Der Beweis: Tanzen macht gute Laune - auch bei Gluthitze

Die »Werkshow« der Tanzschule Tina Dröge lockte am Sonntag 600 Gäste in die Aula des Schulzentrums. Die kleinen und großen Tänzer überzeugten mit Talent und tollen Kostümen.

Birgit Nolte

Rhythmisch: Beim Auftritt der »Cubano«-Gruppe wurde es bunt und temperamentvoll. - © Birgit Nolte
Rhythmisch: Beim Auftritt der »Cubano«-Gruppe wurde es bunt und temperamentvoll. (© Birgit Nolte)

Steinhagen. Zwei große Ventilatoren pusten am Bühnenrand um die Wette. Hilft alles nichts.

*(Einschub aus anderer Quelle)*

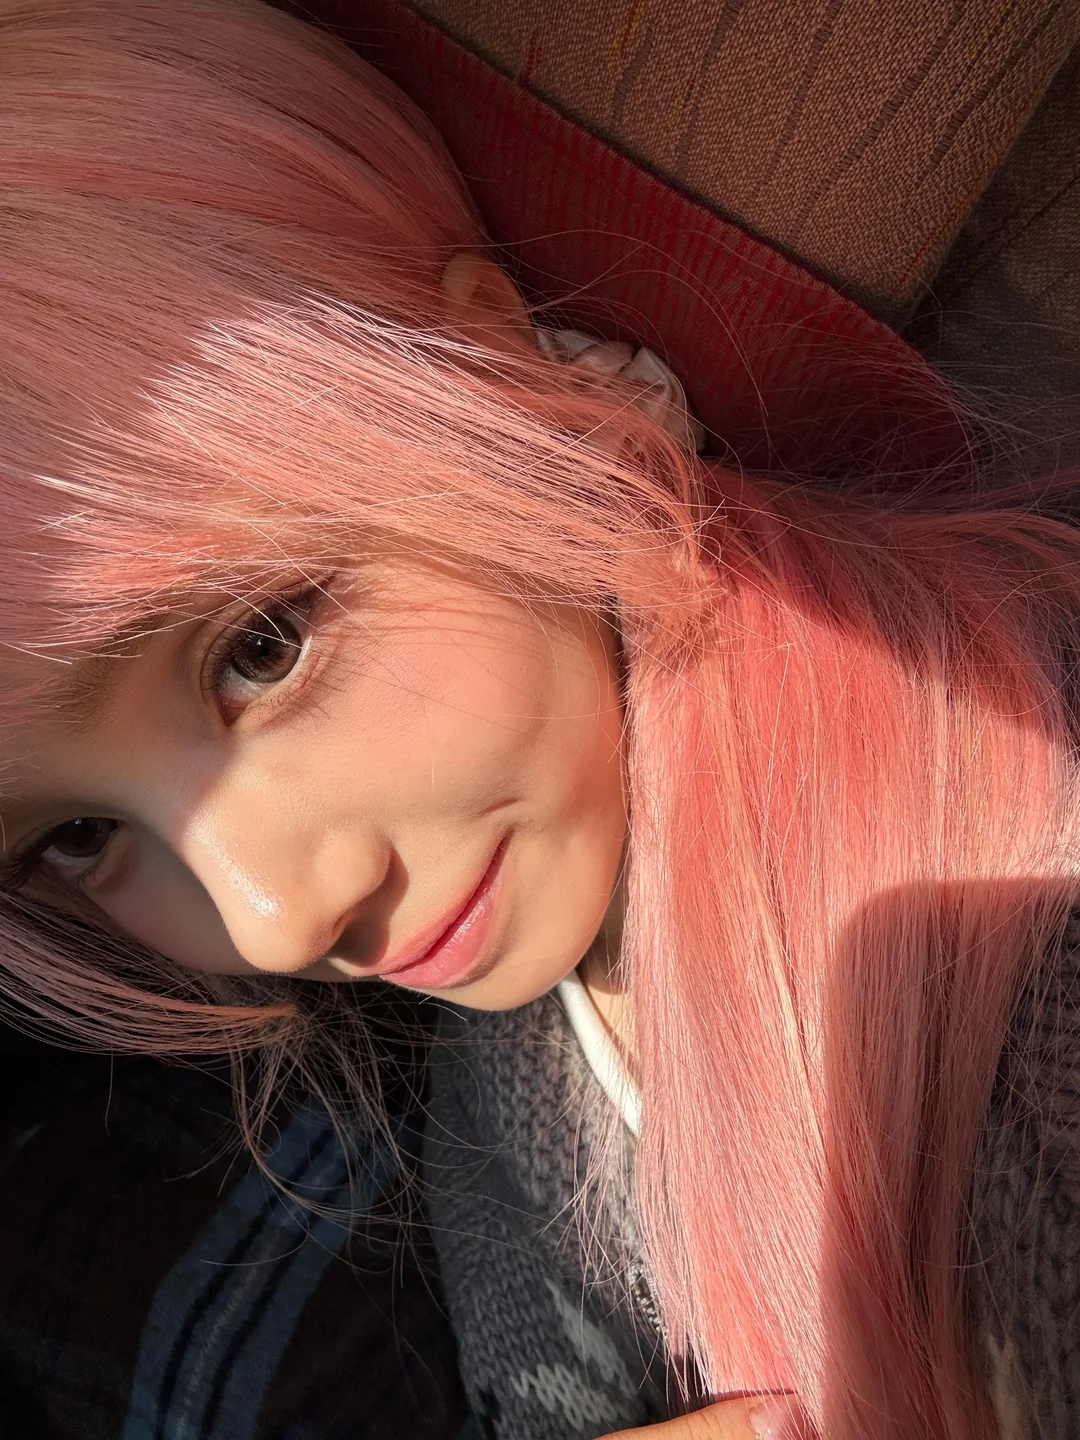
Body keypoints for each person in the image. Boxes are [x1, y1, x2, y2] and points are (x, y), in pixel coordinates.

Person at [0, 2, 1078, 1437]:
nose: (274, 920)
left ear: (486, 367)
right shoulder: (497, 1149)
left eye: (262, 647)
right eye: (77, 837)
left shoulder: (1013, 864)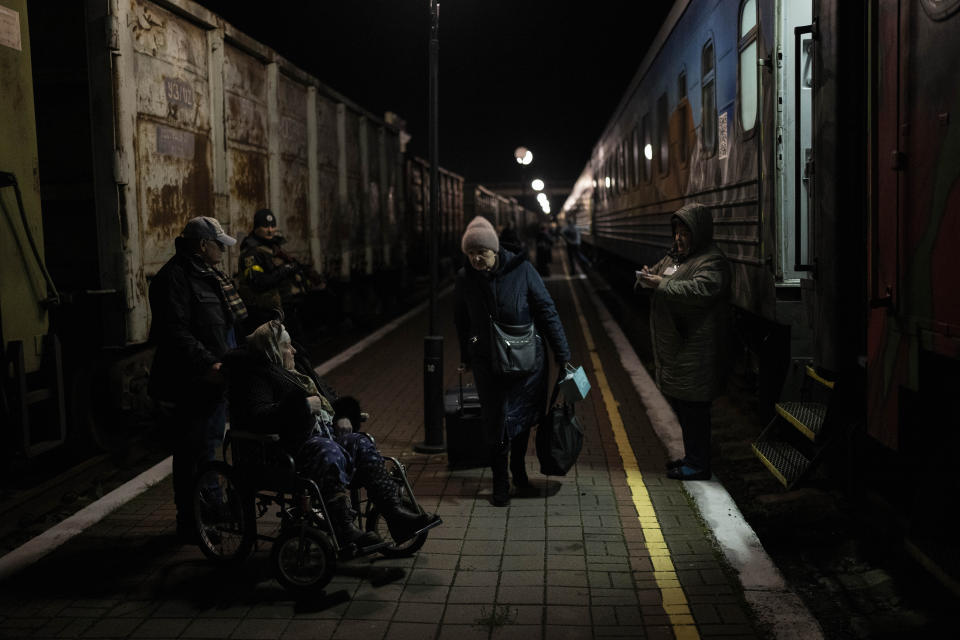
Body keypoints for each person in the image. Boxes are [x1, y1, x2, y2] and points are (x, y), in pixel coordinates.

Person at [223, 320, 441, 546]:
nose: (294, 350)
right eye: (287, 346)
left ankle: (395, 515)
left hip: (323, 437)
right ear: (272, 350)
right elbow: (258, 415)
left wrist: (344, 415)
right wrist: (304, 407)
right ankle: (344, 528)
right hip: (289, 447)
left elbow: (330, 397)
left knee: (362, 442)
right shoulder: (259, 375)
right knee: (329, 451)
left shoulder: (300, 369)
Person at [454, 216, 571, 506]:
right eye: (470, 254)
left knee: (521, 418)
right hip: (488, 360)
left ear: (495, 250)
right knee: (496, 420)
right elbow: (461, 319)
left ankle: (518, 471)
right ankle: (500, 482)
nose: (476, 259)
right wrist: (465, 356)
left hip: (526, 360)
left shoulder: (523, 270)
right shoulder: (465, 278)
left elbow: (546, 310)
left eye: (481, 252)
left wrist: (563, 353)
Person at [148, 216, 248, 541]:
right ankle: (192, 522)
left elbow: (225, 324)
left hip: (217, 378)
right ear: (203, 245)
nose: (223, 250)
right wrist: (210, 364)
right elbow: (175, 332)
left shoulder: (209, 275)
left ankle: (210, 512)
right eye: (219, 244)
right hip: (192, 381)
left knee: (208, 447)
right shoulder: (174, 278)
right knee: (192, 451)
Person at [635, 202, 731, 481]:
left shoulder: (712, 261)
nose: (679, 238)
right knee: (684, 409)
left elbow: (700, 289)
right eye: (676, 232)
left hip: (696, 352)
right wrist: (644, 277)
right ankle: (691, 458)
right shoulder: (675, 259)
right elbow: (655, 274)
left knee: (695, 412)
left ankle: (698, 465)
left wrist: (659, 284)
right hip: (679, 351)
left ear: (699, 233)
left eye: (685, 233)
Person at [236, 208, 323, 339]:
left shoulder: (272, 247)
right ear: (256, 228)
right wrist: (286, 269)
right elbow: (258, 282)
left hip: (281, 310)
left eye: (272, 226)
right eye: (265, 226)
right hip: (265, 314)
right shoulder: (251, 253)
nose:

In der Schulzentrumsaula herrschen am Sonntagnachmittag tropische Temperaturen. 600 Zuschauer schwitzen vor sich hin. Den allerwenigsten macht das etwas aus. Sie sind gekommen, um ihre Kinder, Enkelkinder, Nichten, Neffen und Geschwister auf der Bühne zu erleben. Die Werkschau ist aber auch für alle ein besonderes Erlebnis, die nicht in persönlicher Verbindung zu einem oder mehreren der Akteure stehen, sondern einfach nur Freude am Tanzen haben. Und anderen dabei zuzusehen.

Gleich 29 verschiedene Gruppen aus der Tanzschule Tina Dröge präsentierten sich in der Schulzentrumsaula. Die Kleinsten – die Jüngsten waren vier Jahre alt – stellten genauso ihr Talent unter Beweis wie die Erwachsenen. Hier reichte das Alter bis zum 70. Geburtstag. Der Beweis, dass der Spaß an der Bewegung ganz lange anhält.

Es war ein Fest für die Augen

Wieder einmal war die »Werkshow« auch wegen der aufwendigen Kostüme ein Fest für die Augen. Beim »Mäusealarm«, einstudiert von Trainerin Carlotta Koppmann, trugen die kleinen Tänzerinnen putzige Micky-Maus-Ohren auf dem Kopf.

Entzückend auch die Kostüme der »Glücksengelchen«, die in weißem Tüll und mit fließenden Bewegungen überzeugten. Aber auch die Trainerinnen selbst schlüpften in diverse Verkleidungen. Zu »Chim chim cheree« aus dem Disney-Musical »Mary Poppins« wirbelte Trainerin Tina Dröge in einem gouvernantenhaften Outfit inklusive Schirm über die Bühne.

Werkshow Tina Dröge

Je älter die Kinder, desto cooler natürlich die Outfits. Hip-Hop stammt schließlich aus den Straßen afroamerikanischer Ghettos in den USA – da passen dann lässige Caps deutlich besser als Tutus oder auch die hübschen Röckchen, Blüschen und Pferdeschwänzchen der tollen »Sekretärinnen« beim Schreibmaschinensong »The Typewriter« von Leroy Anderson aus dem Jahr 1950, den US-Komödiant Jerry Lewis in seinem Film »Der Ladenhüter« bekannt gemacht hat.

Es war ein aufregender Genremix, den Tina Dröge und ihr Trainerteam aus Cornelia Schütze, Carlotta Koppmann, Laura Ann Bate, Priscila Scabone, Luiza Rosendahl, Ibrahim El Beltagy und Lukas Lippold präsentierten. Die Bandbreite reichte vom kubanischen Feuer über fröhlichen Pop bis hin zum anmutigen Walzer.